EXERCISE REQUIREMENTS.
Copy each line of the listing below exactly.

STORED ROWS.
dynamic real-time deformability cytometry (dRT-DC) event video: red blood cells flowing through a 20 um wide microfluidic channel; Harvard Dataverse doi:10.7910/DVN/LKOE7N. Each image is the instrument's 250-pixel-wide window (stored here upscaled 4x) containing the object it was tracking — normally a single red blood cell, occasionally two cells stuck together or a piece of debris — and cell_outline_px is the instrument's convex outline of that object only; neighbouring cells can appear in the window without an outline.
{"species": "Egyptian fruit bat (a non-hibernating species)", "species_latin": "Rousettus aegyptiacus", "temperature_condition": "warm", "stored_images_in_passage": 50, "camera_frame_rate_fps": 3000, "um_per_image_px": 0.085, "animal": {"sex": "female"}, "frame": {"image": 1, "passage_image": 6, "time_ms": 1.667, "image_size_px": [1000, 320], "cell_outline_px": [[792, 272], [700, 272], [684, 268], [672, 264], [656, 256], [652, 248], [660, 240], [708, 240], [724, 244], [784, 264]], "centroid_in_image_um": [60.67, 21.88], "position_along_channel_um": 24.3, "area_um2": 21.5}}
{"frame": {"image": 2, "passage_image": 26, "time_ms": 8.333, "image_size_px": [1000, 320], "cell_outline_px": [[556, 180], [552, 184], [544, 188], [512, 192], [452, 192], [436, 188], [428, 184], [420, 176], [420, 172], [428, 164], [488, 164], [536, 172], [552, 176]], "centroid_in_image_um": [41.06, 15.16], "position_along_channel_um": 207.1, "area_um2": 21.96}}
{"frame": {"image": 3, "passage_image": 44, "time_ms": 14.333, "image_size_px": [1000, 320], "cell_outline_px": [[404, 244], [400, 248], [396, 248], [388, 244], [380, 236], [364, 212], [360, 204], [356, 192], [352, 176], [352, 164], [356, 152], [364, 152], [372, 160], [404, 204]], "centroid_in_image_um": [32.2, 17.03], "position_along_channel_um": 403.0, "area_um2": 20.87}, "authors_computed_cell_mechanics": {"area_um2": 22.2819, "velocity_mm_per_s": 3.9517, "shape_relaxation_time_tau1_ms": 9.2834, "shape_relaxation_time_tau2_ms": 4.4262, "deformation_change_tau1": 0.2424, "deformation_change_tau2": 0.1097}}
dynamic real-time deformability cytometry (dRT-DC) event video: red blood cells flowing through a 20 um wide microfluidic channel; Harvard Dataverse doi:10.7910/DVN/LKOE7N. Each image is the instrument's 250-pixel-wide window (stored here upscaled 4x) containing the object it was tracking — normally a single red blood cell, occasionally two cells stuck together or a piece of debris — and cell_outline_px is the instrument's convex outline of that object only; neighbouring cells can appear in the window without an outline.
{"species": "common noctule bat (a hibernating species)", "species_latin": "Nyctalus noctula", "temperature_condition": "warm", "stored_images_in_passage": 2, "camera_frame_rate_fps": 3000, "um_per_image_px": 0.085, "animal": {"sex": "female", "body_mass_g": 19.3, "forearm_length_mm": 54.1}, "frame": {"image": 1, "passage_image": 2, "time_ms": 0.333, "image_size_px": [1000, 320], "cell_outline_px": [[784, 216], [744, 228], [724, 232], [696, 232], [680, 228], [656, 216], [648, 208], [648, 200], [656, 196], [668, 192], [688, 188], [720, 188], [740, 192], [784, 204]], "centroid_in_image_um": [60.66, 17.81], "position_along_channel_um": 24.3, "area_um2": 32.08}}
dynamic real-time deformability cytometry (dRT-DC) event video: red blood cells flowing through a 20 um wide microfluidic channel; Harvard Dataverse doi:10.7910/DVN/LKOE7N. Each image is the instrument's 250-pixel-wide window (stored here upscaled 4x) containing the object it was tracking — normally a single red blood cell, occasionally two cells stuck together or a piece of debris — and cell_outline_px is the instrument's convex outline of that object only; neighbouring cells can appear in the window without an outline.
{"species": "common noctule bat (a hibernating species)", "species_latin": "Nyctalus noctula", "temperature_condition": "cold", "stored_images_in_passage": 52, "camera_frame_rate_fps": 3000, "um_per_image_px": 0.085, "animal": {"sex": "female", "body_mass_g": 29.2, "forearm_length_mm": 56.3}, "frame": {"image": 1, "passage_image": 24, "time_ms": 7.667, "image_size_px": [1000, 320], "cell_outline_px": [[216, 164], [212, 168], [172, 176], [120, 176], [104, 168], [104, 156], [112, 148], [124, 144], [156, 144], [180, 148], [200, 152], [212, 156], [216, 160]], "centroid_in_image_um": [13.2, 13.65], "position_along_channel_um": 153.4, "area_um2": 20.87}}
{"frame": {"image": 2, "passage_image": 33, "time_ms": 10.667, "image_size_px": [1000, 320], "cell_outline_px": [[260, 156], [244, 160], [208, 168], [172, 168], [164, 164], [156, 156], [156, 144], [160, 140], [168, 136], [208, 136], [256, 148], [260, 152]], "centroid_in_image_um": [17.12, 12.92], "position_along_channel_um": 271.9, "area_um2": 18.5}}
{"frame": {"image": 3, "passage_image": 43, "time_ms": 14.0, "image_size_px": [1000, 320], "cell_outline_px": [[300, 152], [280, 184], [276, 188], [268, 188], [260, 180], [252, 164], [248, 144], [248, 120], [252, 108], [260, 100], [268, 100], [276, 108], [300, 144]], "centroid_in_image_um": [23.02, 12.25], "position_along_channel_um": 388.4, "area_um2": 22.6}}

ANSWER FOR THIS EXERCISE.
dynamic real-time deformability cytometry (dRT-DC) event video: red blood cells flowing through a 20 um wide microfluidic channel; Harvard Dataverse doi:10.7910/DVN/LKOE7N. Each image is the instrument's 250-pixel-wide window (stored here upscaled 4x) containing the object it was tracking — normally a single red blood cell, occasionally two cells stuck together or a piece of debris — and cell_outline_px is the instrument's convex outline of that object only; neighbouring cells can appear in the window without an outline.
{"species": "Egyptian fruit bat (a non-hibernating species)", "species_latin": "Rousettus aegyptiacus", "temperature_condition": "warm", "stored_images_in_passage": 50, "camera_frame_rate_fps": 3000, "um_per_image_px": 0.085, "animal": {"sex": "female"}, "frame": {"image": 1, "passage_image": 6, "time_ms": 1.667, "image_size_px": [1000, 320], "cell_outline_px": [[792, 272], [700, 272], [684, 268], [672, 264], [656, 256], [652, 248], [660, 240], [708, 240], [724, 244], [784, 264]], "centroid_in_image_um": [60.67, 21.88], "position_along_channel_um": 24.3, "area_um2": 21.5}}
{"frame": {"image": 2, "passage_image": 26, "time_ms": 8.333, "image_size_px": [1000, 320], "cell_outline_px": [[556, 180], [552, 184], [544, 188], [512, 192], [452, 192], [436, 188], [428, 184], [420, 176], [420, 172], [428, 164], [488, 164], [536, 172], [552, 176]], "centroid_in_image_um": [41.06, 15.16], "position_along_channel_um": 207.1, "area_um2": 21.96}}
{"frame": {"image": 3, "passage_image": 44, "time_ms": 14.333, "image_size_px": [1000, 320], "cell_outline_px": [[404, 244], [400, 248], [396, 248], [388, 244], [380, 236], [364, 212], [360, 204], [356, 192], [352, 176], [352, 164], [356, 152], [364, 152], [372, 160], [404, 204]], "centroid_in_image_um": [32.2, 17.03], "position_along_channel_um": 403.0, "area_um2": 20.87}, "authors_computed_cell_mechanics": {"area_um2": 22.2819, "velocity_mm_per_s": 3.9517, "shape_relaxation_time_tau1_ms": 9.2834, "shape_relaxation_time_tau2_ms": 4.4262, "deformation_change_tau1": 0.2424, "deformation_change_tau2": 0.1097}}
dynamic real-time deformability cytometry (dRT-DC) event video: red blood cells flowing through a 20 um wide microfluidic channel; Harvard Dataverse doi:10.7910/DVN/LKOE7N. Each image is the instrument's 250-pixel-wide window (stored here upscaled 4x) containing the object it was tracking — normally a single red blood cell, occasionally two cells stuck together or a piece of debris — and cell_outline_px is the instrument's convex outline of that object only; neighbouring cells can appear in the window without an outline.
{"species": "common noctule bat (a hibernating species)", "species_latin": "Nyctalus noctula", "temperature_condition": "warm", "stored_images_in_passage": 2, "camera_frame_rate_fps": 3000, "um_per_image_px": 0.085, "animal": {"sex": "female", "body_mass_g": 19.3, "forearm_length_mm": 54.1}, "frame": {"image": 1, "passage_image": 2, "time_ms": 0.333, "image_size_px": [1000, 320], "cell_outline_px": [[784, 216], [744, 228], [724, 232], [696, 232], [680, 228], [656, 216], [648, 208], [648, 200], [656, 196], [668, 192], [688, 188], [720, 188], [740, 192], [784, 204]], "centroid_in_image_um": [60.66, 17.81], "position_along_channel_um": 24.3, "area_um2": 32.08}}
dynamic real-time deformability cytometry (dRT-DC) event video: red blood cells flowing through a 20 um wide microfluidic channel; Harvard Dataverse doi:10.7910/DVN/LKOE7N. Each image is the instrument's 250-pixel-wide window (stored here upscaled 4x) containing the object it was tracking — normally a single red blood cell, occasionally two cells stuck together or a piece of debris — and cell_outline_px is the instrument's convex outline of that object only; neighbouring cells can appear in the window without an outline.
{"species": "common noctule bat (a hibernating species)", "species_latin": "Nyctalus noctula", "temperature_condition": "cold", "stored_images_in_passage": 52, "camera_frame_rate_fps": 3000, "um_per_image_px": 0.085, "animal": {"sex": "female", "body_mass_g": 29.2, "forearm_length_mm": 56.3}, "frame": {"image": 1, "passage_image": 24, "time_ms": 7.667, "image_size_px": [1000, 320], "cell_outline_px": [[216, 164], [212, 168], [172, 176], [120, 176], [104, 168], [104, 156], [112, 148], [124, 144], [156, 144], [180, 148], [200, 152], [212, 156], [216, 160]], "centroid_in_image_um": [13.2, 13.65], "position_along_channel_um": 153.4, "area_um2": 20.87}}
{"frame": {"image": 2, "passage_image": 33, "time_ms": 10.667, "image_size_px": [1000, 320], "cell_outline_px": [[260, 156], [244, 160], [208, 168], [172, 168], [164, 164], [156, 156], [156, 144], [160, 140], [168, 136], [208, 136], [256, 148], [260, 152]], "centroid_in_image_um": [17.12, 12.92], "position_along_channel_um": 271.9, "area_um2": 18.5}}
{"frame": {"image": 3, "passage_image": 43, "time_ms": 14.0, "image_size_px": [1000, 320], "cell_outline_px": [[300, 152], [280, 184], [276, 188], [268, 188], [260, 180], [252, 164], [248, 144], [248, 120], [252, 108], [260, 100], [268, 100], [276, 108], [300, 144]], "centroid_in_image_um": [23.02, 12.25], "position_along_channel_um": 388.4, "area_um2": 22.6}}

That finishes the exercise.